A single model is configured as a linear regression model.
- The linear regression is set to run every time the autoscaler is run (every sync period), in this example it is every 10 seconds (perSyncPeriod: 1).
- The linear regression is predicting 10 seconds into the future (lookAhead: 10000).
- The linear regression uses a maximum of 6 previous target values for predicting (storedValues: 6).

models:
  - type: Linear
    name: simple-linear
    perSyncPeriod: 1
    linear:
      lookAhead: 10000
      historySize: 6

The decisionType is set to be maximum, meaning that the target replicas will be set to whichever is higher between the calculated HPA value and the predicted model value.

decisionType: "maximum"

The metrics defines the normal Horizontal Pod Autoscaler rules to apply for autoscaling, the results of which will have the models applied to for prediction. - The metric targeted is the CPU resource of the deployment. - The targeted value is that CPU utilization across the test application's containers should be 50%, if it goes too far above this there are not enough pods, and if it goes too far below this there are too many pods.

metrics:
  - type: Resource
    resource:
      name: cpu
      target:
        averageUtilization: 50
        type: Utilization

Now deploy the autoscaler to the K8s cluster by running:

kubectl apply -f phpa.yaml

You can check the autoscaler has been deployed by running:

kubectl get phpa simple-linear

Apply load and monitor the autoscaling process

You can monitor the autoscaling process by running:

kubectl logs -l name=predictive-horizontal-pod-autoscaler -f

This is looking at the operators logs, these are the brains of the autoscaling program and will report how all autoscaling decisions are done.

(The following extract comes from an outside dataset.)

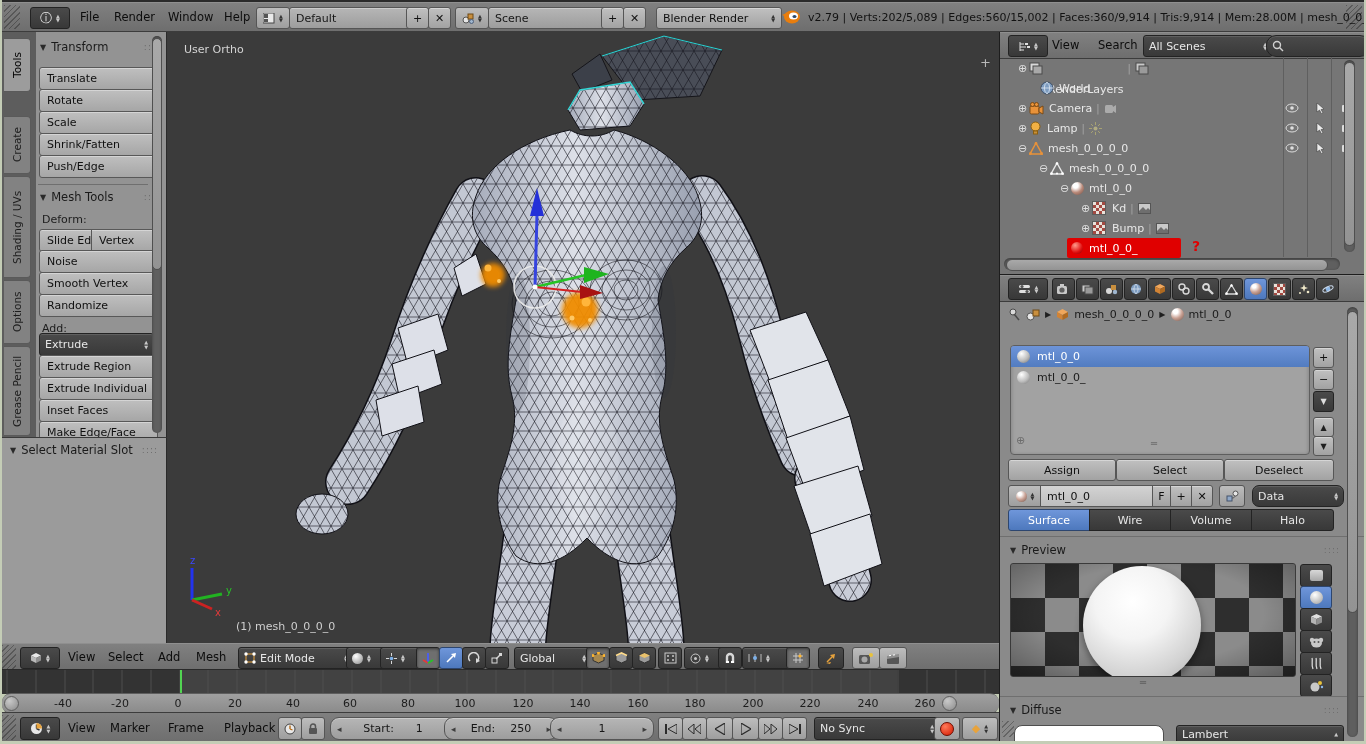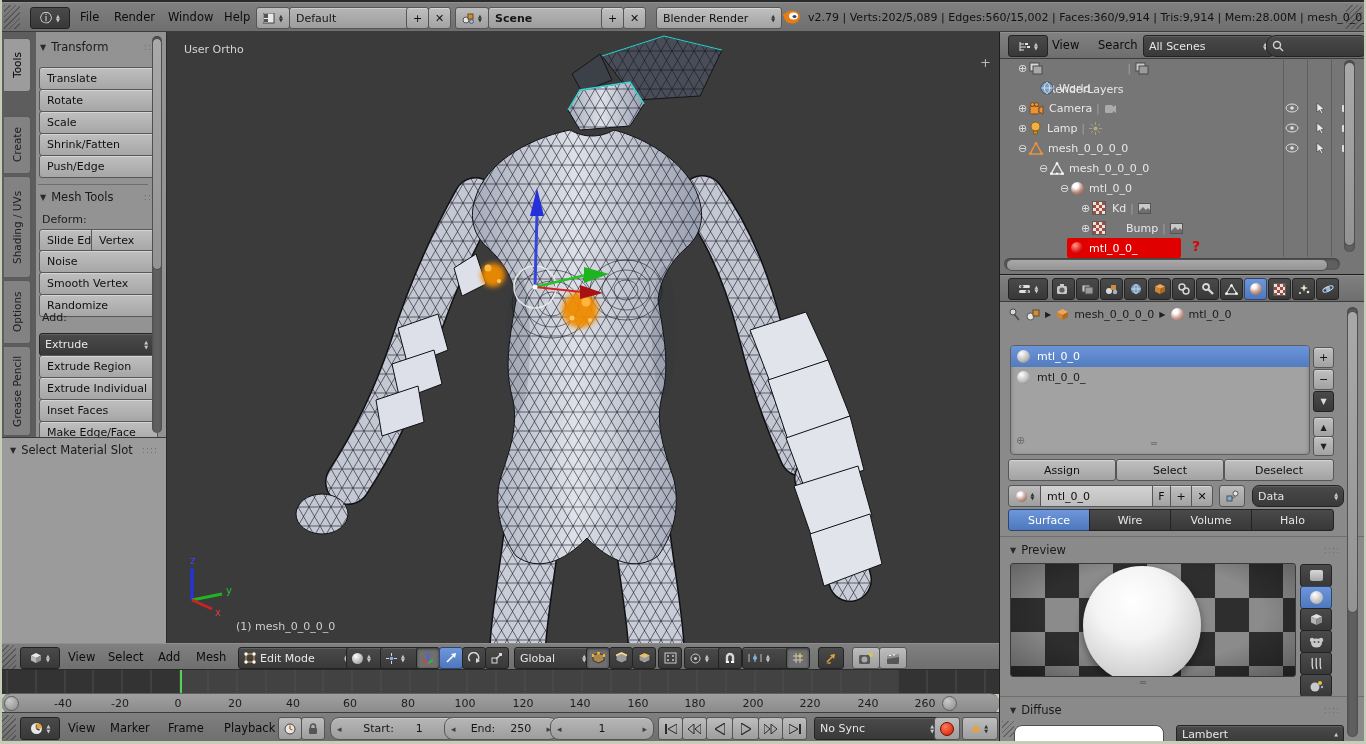"Scene" div.abs { font-weight: bold -> none }
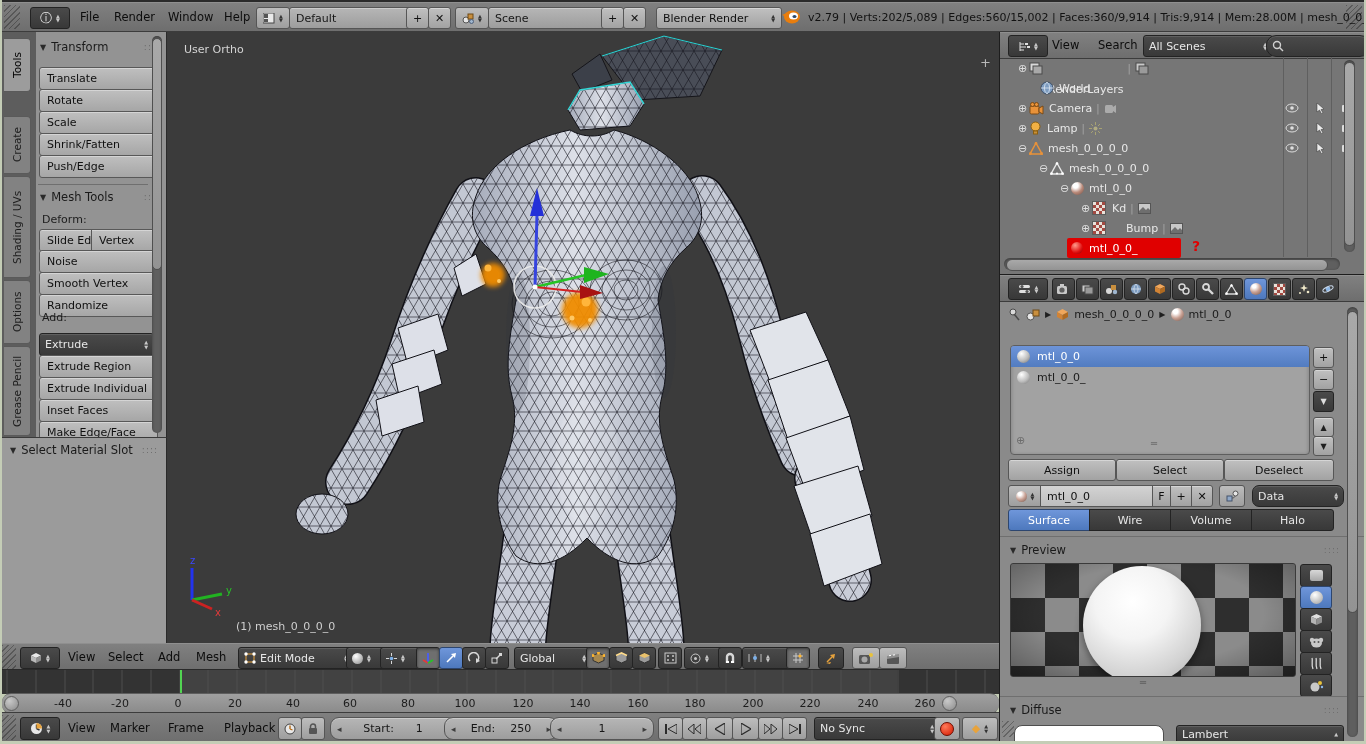"Bump" span { margin-left: 20px -> 6px }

You can see the targets calculated by the HPA logic before the linear regression has been applied to them by querying the autoscaler's config map:

kubectl get configmap predictive-horizontal-pod-autoscaler-simple-linear-data -o=json | jq -r '.data.data | fromjson | .modelHistories["simple-linear"].replicaHistory[] | .time,.replicas'

This prints out all of the timestamped replica counts that the PHPA will use for its prediction.

You can increase the load by starting a new container, and looping to send a bunch of HTTP requests to our test application:

kubectl run -it --rm load-generator --image=busybox /bin/sh

To start making requests from this container, run:

while true; do wget -q -O- http://php-apache.default.svc.cluster.local; done

You can stop this request loop by hitting Ctrl+c.

Try and start increasing the load, then stopping, you should be able to see a difference between the calculated HPA values and the target values predicted by the linear regression.

Delete the cluster and clean up

Once you have finished testing the autoscaler, you can clean up any K8s resources by running:

HELM_CHART=predictive-horizontal-pod-autoscaler-operator
kubectl delete -f deployment.yaml
kubectl delete -f phpa.yaml
helm uninstall ${HELM_CHART}

If you are using k3d you can clean up the entire cluster by running:

k3d cluster delete phpa-test-cluster

Conclusion

This guide is intended to provide a simple walkthrough of how to install and use the PHPA, the concepts outlined here can be used to deploy autoscalers with different predictive models. Check out the examples in the project Git repository to see more samples.